Biochem Mol Biol Int. 1998 Jul;45(4):849-56. doi: 10.1080/15216549800203282.
1,4-Dihydropyridine derivatives possess various physiological activities but their mechanism of membranotropic action is not completely investigated yet. We have examined the membranotropic effects of 4-beta-pyridyl-1,4-Dihydropyridine derivatives containing different length alkyl chain substituent at N-quaternised 4-beta-pyridyl moiety. The results show the relation between incorporation of 1,4-dihydropyridine derivatives in the liposomal membranes and influence on bilayer fluidity. The compound with hexadecyl (C16H33) substituent in the 4-beta-pyridyl moiety possess the most pronounced incorporation ability and fluidizing effect. This compound causes the remarkable release of fluorescent probe calcein from liposomes and induces the hemolysis of human erythrocytes as well. The obtained results suggest that the length of alkyl chain at quaternized 4-beta-pyridyl moiety is significant for the expression of membranotropic effects of tested compounds.

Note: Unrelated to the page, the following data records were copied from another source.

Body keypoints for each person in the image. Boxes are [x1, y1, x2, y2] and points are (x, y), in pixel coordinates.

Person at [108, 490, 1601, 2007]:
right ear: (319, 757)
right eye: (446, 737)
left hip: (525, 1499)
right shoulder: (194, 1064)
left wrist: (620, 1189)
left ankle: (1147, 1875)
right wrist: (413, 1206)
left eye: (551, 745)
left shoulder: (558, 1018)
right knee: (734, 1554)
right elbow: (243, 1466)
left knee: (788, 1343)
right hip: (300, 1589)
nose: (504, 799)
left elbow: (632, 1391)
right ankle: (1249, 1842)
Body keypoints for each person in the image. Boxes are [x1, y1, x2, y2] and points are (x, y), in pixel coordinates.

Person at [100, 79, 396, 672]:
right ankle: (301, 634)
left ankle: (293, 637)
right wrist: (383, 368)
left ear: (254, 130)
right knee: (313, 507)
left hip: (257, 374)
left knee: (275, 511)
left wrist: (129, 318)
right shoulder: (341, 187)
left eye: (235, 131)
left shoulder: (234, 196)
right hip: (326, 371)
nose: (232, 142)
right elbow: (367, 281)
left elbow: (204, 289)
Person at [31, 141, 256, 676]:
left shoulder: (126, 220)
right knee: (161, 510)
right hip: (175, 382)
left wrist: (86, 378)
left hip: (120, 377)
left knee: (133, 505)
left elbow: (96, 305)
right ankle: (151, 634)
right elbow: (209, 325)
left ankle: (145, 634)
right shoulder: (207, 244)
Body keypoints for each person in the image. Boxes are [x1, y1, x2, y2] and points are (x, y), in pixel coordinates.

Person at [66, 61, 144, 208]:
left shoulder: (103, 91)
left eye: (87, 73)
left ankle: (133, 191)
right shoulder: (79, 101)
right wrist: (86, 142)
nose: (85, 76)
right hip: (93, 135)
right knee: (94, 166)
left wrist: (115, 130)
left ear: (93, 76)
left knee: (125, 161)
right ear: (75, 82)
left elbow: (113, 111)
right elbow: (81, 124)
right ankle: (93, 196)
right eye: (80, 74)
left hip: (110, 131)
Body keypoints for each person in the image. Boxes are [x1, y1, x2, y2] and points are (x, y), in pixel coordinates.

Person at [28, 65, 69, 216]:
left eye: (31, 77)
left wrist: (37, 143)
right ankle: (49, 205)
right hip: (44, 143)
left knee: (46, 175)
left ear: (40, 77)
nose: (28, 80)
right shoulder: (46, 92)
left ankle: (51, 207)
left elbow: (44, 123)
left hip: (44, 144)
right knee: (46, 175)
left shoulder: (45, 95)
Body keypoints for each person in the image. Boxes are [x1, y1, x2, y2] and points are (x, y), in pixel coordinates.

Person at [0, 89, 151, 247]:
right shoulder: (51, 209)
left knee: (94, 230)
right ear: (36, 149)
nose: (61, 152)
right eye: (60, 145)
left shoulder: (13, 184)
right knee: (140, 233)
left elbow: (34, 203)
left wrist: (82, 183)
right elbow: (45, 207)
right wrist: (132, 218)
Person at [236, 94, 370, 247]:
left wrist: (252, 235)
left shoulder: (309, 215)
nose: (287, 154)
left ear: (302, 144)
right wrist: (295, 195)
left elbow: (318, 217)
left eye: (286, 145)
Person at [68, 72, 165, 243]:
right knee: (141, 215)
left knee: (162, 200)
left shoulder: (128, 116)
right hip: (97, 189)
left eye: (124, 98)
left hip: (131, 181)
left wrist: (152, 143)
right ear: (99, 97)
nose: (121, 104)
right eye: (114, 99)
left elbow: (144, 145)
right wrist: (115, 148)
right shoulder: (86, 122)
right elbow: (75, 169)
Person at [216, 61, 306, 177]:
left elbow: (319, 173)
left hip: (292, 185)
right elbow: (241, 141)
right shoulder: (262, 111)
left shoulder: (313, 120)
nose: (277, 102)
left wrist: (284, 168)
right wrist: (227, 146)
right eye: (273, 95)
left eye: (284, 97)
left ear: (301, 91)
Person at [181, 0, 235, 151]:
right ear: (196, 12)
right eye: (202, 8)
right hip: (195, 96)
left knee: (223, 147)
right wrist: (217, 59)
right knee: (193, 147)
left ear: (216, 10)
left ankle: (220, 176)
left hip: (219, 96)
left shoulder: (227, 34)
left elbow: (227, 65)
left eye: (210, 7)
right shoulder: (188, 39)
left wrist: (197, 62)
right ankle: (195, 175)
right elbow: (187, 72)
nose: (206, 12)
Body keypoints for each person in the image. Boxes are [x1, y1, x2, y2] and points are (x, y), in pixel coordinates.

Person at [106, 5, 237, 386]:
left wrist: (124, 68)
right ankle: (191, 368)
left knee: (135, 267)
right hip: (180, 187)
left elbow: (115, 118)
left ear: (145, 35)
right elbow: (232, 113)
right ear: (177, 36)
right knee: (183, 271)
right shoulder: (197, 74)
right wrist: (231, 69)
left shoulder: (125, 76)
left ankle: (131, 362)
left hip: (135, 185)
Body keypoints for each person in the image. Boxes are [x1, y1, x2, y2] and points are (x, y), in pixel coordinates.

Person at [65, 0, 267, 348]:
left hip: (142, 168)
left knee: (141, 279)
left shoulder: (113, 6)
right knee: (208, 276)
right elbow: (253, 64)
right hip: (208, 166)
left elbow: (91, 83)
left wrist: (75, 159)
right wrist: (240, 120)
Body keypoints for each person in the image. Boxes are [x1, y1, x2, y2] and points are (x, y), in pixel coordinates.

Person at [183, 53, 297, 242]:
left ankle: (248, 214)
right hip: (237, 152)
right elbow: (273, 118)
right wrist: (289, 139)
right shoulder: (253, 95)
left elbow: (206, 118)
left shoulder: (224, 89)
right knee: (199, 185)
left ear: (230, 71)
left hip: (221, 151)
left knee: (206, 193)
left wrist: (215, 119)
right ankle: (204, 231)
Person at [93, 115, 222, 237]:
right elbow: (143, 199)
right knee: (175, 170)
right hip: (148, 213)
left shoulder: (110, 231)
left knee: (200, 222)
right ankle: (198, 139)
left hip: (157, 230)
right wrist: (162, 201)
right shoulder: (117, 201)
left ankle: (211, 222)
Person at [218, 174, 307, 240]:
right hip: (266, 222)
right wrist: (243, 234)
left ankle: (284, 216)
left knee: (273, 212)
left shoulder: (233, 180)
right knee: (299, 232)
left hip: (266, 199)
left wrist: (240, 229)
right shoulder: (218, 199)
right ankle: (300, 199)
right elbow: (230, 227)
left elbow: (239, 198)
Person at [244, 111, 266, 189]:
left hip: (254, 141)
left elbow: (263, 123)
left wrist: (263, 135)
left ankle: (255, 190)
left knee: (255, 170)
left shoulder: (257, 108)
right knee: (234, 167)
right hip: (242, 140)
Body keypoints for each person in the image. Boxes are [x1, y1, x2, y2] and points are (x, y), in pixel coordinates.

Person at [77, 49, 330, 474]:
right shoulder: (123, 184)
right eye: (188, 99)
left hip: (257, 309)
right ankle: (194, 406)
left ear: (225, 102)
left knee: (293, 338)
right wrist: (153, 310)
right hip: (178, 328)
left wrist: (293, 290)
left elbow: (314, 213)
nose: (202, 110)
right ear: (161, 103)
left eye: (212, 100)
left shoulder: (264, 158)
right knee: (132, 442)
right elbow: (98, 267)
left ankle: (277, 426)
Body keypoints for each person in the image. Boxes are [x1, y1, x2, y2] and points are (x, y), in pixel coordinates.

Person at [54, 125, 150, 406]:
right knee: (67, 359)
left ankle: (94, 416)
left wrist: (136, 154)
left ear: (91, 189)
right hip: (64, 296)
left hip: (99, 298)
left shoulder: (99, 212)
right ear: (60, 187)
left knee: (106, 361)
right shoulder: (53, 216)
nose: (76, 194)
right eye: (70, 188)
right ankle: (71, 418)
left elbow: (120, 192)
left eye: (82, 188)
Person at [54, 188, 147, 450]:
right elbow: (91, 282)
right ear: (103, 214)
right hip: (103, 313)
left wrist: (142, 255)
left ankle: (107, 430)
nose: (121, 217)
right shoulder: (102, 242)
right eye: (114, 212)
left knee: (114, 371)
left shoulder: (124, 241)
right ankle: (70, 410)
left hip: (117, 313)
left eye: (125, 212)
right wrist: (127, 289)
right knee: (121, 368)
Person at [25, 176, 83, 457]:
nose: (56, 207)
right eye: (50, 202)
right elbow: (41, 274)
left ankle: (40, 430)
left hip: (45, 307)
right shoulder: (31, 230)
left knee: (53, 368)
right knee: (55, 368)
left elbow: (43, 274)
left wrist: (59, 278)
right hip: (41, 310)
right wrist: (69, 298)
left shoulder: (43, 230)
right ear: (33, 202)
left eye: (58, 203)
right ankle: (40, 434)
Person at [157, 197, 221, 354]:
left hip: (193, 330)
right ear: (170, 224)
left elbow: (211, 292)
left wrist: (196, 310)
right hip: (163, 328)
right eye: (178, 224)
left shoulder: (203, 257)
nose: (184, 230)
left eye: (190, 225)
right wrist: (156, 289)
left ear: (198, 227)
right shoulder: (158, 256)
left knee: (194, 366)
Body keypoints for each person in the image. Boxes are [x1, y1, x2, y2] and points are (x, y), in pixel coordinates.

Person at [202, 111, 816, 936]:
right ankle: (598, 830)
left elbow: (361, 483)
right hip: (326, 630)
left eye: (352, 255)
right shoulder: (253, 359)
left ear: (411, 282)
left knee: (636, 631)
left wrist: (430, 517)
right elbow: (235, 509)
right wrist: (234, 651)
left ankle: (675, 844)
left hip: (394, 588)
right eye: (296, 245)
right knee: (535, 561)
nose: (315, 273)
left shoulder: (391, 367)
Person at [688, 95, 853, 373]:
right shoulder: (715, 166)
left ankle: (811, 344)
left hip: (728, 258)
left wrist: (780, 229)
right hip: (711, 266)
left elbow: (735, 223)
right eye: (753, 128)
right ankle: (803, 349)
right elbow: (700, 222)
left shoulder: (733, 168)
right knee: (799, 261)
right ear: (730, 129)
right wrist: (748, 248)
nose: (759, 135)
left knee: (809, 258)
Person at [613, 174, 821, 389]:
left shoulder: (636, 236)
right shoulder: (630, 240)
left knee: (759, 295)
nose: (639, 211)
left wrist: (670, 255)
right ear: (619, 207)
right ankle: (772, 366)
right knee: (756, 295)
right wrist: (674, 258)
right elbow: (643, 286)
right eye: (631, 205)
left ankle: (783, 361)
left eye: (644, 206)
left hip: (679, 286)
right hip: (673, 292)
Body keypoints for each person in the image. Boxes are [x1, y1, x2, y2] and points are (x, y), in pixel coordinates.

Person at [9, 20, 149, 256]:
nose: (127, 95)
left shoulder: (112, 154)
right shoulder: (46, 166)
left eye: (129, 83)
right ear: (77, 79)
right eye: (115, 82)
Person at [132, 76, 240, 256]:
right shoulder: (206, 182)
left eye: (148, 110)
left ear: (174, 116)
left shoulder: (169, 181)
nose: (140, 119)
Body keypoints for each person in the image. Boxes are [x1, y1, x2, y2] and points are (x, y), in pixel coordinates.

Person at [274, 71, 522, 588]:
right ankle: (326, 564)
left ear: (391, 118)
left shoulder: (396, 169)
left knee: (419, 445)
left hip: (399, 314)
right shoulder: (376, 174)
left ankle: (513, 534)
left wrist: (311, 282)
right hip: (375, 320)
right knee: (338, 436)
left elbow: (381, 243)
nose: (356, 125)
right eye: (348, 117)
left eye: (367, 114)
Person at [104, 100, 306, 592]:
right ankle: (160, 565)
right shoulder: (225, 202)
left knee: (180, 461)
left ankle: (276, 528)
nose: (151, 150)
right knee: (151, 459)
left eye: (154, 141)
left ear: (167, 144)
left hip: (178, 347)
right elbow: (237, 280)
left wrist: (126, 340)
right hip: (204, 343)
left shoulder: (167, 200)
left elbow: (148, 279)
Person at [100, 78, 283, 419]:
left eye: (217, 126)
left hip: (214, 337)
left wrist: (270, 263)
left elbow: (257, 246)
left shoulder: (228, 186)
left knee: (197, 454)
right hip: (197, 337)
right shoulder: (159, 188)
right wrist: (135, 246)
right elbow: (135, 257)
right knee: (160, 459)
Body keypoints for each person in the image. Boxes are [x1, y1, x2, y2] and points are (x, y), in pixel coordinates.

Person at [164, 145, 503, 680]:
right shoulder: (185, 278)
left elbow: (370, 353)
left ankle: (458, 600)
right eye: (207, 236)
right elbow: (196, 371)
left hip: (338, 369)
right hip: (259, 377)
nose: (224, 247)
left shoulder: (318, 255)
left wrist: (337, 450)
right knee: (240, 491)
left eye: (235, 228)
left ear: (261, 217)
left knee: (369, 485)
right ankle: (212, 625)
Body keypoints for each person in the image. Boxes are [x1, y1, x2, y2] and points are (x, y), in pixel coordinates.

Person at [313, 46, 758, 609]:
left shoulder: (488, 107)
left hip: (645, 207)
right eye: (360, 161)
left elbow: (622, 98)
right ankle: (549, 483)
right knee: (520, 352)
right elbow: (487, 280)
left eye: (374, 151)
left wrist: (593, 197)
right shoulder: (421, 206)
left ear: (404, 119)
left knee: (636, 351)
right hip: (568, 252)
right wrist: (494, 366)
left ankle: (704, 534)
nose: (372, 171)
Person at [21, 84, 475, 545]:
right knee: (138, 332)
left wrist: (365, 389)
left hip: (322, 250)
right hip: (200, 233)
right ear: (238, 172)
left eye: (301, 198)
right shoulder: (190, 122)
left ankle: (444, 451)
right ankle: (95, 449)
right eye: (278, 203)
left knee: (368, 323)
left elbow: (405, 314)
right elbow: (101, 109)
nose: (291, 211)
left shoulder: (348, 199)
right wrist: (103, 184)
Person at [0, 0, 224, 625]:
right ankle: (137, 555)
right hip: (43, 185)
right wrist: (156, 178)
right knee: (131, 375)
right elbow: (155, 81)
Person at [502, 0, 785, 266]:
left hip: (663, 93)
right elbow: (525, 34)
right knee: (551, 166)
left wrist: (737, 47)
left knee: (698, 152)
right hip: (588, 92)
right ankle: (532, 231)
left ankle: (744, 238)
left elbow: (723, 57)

1,4 - 二氢吡啶衍生物具有多种生理活性,但其膜作用机制尚未得到充分研究。我们研究了在N - 季铵化的4 - β - 吡啶基部分含有不同长度烷基链取代基的4 - β - 吡啶基 - 1,4 - 二氢吡啶衍生物的膜作用效果。结果表明了1,4 - 二氢吡啶衍生物掺入脂质体膜与对双层流动性影响之间的关系。在4 - β - 吡啶基部分带有十六烷基(C16H33)取代基的化合物具有最显著的掺入能力和流化作用。该化合物可使荧光探针钙黄绿素从脂质体中显著释放出来,并且还能诱导人红细胞溶血。所得结果表明,季铵化的4 - β - 吡啶基部分的烷基链长度对于测试化合物膜作用效果的表达具有重要意义。